[Items from a data source]
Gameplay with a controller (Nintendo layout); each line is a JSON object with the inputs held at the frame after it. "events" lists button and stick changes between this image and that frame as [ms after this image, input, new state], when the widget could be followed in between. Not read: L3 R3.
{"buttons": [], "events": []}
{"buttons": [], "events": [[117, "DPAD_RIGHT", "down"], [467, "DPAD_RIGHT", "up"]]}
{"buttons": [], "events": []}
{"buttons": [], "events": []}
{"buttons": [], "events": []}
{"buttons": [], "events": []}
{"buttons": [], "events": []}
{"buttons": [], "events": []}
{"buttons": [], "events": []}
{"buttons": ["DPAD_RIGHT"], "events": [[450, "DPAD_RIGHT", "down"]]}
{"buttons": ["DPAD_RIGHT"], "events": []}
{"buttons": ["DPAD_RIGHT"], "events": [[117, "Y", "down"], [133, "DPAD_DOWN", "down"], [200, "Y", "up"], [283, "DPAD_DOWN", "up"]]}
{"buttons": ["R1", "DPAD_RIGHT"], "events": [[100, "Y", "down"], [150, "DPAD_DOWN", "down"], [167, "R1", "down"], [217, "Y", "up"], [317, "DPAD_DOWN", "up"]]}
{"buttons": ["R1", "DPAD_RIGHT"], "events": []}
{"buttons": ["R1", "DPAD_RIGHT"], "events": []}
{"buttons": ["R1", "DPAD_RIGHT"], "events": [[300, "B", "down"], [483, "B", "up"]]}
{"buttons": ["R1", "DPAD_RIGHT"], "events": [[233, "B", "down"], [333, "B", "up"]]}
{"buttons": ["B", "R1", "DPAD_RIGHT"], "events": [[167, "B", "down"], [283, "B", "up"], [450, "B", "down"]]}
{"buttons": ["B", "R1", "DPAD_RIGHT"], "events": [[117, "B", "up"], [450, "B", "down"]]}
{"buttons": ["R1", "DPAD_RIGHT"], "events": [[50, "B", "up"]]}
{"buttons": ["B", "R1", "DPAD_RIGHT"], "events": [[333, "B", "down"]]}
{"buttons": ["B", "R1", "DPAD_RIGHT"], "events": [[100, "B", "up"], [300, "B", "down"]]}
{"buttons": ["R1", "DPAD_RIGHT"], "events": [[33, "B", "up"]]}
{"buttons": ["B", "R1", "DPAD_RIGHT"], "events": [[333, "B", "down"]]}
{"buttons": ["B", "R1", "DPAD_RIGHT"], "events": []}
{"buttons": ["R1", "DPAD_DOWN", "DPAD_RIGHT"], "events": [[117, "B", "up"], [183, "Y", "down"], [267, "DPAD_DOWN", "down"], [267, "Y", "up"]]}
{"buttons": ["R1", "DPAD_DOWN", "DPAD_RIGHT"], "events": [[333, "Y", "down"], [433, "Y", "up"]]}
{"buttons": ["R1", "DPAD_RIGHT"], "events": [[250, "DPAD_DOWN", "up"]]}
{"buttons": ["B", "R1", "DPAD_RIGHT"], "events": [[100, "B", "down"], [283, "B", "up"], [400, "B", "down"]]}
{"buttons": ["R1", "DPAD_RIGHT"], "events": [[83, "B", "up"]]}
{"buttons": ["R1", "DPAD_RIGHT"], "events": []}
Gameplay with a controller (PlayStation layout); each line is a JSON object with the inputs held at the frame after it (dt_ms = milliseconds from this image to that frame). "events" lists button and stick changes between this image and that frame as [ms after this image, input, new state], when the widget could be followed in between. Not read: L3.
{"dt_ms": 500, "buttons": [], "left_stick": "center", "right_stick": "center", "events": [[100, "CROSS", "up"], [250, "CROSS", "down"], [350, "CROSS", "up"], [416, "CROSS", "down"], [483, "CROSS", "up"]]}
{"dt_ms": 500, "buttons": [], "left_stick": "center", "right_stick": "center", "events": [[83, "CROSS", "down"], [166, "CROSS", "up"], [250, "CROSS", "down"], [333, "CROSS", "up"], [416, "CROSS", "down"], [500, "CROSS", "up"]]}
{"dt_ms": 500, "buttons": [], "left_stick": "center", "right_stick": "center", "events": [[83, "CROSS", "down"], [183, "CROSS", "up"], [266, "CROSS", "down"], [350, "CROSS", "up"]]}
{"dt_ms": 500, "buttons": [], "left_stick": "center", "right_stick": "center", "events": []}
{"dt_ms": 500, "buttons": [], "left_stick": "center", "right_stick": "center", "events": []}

**YOUR ASSIGNMENT:**
Give back the data above word for word.

**TASK SOLUTION:**
Gameplay with a controller (Nintendo layout); each line is a JSON object with the inputs held at the frame after it. "events" lists button and stick changes between this image and that frame as [ms after this image, input, new state], when the widget could be followed in between. Not read: L3 R3.
{"buttons": [], "events": []}
{"buttons": [], "events": [[117, "DPAD_RIGHT", "down"], [467, "DPAD_RIGHT", "up"]]}
{"buttons": [], "events": []}
{"buttons": [], "events": []}
{"buttons": [], "events": []}
{"buttons": [], "events": []}
{"buttons": [], "events": []}
{"buttons": [], "events": []}
{"buttons": [], "events": []}
{"buttons": ["DPAD_RIGHT"], "events": [[450, "DPAD_RIGHT", "down"]]}
{"buttons": ["DPAD_RIGHT"], "events": []}
{"buttons": ["DPAD_RIGHT"], "events": [[117, "Y", "down"], [133, "DPAD_DOWN", "down"], [200, "Y", "up"], [283, "DPAD_DOWN", "up"]]}
{"buttons": ["R1", "DPAD_RIGHT"], "events": [[100, "Y", "down"], [150, "DPAD_DOWN", "down"], [167, "R1", "down"], [217, "Y", "up"], [317, "DPAD_DOWN", "up"]]}
{"buttons": ["R1", "DPAD_RIGHT"], "events": []}
{"buttons": ["R1", "DPAD_RIGHT"], "events": []}
{"buttons": ["R1", "DPAD_RIGHT"], "events": [[300, "B", "down"], [483, "B", "up"]]}
{"buttons": ["R1", "DPAD_RIGHT"], "events": [[233, "B", "down"], [333, "B", "up"]]}
{"buttons": ["B", "R1", "DPAD_RIGHT"], "events": [[167, "B", "down"], [283, "B", "up"], [450, "B", "down"]]}
{"buttons": ["B", "R1", "DPAD_RIGHT"], "events": [[117, "B", "up"], [450, "B", "down"]]}
{"buttons": ["R1", "DPAD_RIGHT"], "events": [[50, "B", "up"]]}
{"buttons": ["B", "R1", "DPAD_RIGHT"], "events": [[333, "B", "down"]]}
{"buttons": ["B", "R1", "DPAD_RIGHT"], "events": [[100, "B", "up"], [300, "B", "down"]]}
{"buttons": ["R1", "DPAD_RIGHT"], "events": [[33, "B", "up"]]}
{"buttons": ["B", "R1", "DPAD_RIGHT"], "events": [[333, "B", "down"]]}
{"buttons": ["B", "R1", "DPAD_RIGHT"], "events": []}
{"buttons": ["R1", "DPAD_DOWN", "DPAD_RIGHT"], "events": [[117, "B", "up"], [183, "Y", "down"], [267, "DPAD_DOWN", "down"], [267, "Y", "up"]]}
{"buttons": ["R1", "DPAD_DOWN", "DPAD_RIGHT"], "events": [[333, "Y", "down"], [433, "Y", "up"]]}
{"buttons": ["R1", "DPAD_RIGHT"], "events": [[250, "DPAD_DOWN", "up"]]}
{"buttons": ["B", "R1", "DPAD_RIGHT"], "events": [[100, "B", "down"], [283, "B", "up"], [400, "B", "down"]]}
{"buttons": ["R1", "DPAD_RIGHT"], "events": [[83, "B", "up"]]}
{"buttons": ["R1", "DPAD_RIGHT"], "events": []}
Gameplay with a controller (PlayStation layout); each line is a JSON object with the inputs held at the frame after it (dt_ms = milliseconds from this image to that frame). "events" lists button and stick changes between this image and that frame as [ms after this image, input, new state], when the widget could be followed in between. Not read: L3.
{"dt_ms": 500, "buttons": [], "left_stick": "center", "right_stick": "center", "events": [[100, "CROSS", "up"], [250, "CROSS", "down"], [350, "CROSS", "up"], [416, "CROSS", "down"], [483, "CROSS", "up"]]}
{"dt_ms": 500, "buttons": [], "left_stick": "center", "right_stick": "center", "events": [[83, "CROSS", "down"], [166, "CROSS", "up"], [250, "CROSS", "down"], [333, "CROSS", "up"], [416, "CROSS", "down"], [500, "CROSS", "up"]]}
{"dt_ms": 500, "buttons": [], "left_stick": "center", "right_stick": "center", "events": [[83, "CROSS", "down"], [183, "CROSS", "up"], [266, "CROSS", "down"], [350, "CROSS", "up"]]}
{"dt_ms": 500, "buttons": [], "left_stick": "center", "right_stick": "center", "events": []}
{"dt_ms": 500, "buttons": [], "left_stick": "center", "right_stick": "center", "events": []}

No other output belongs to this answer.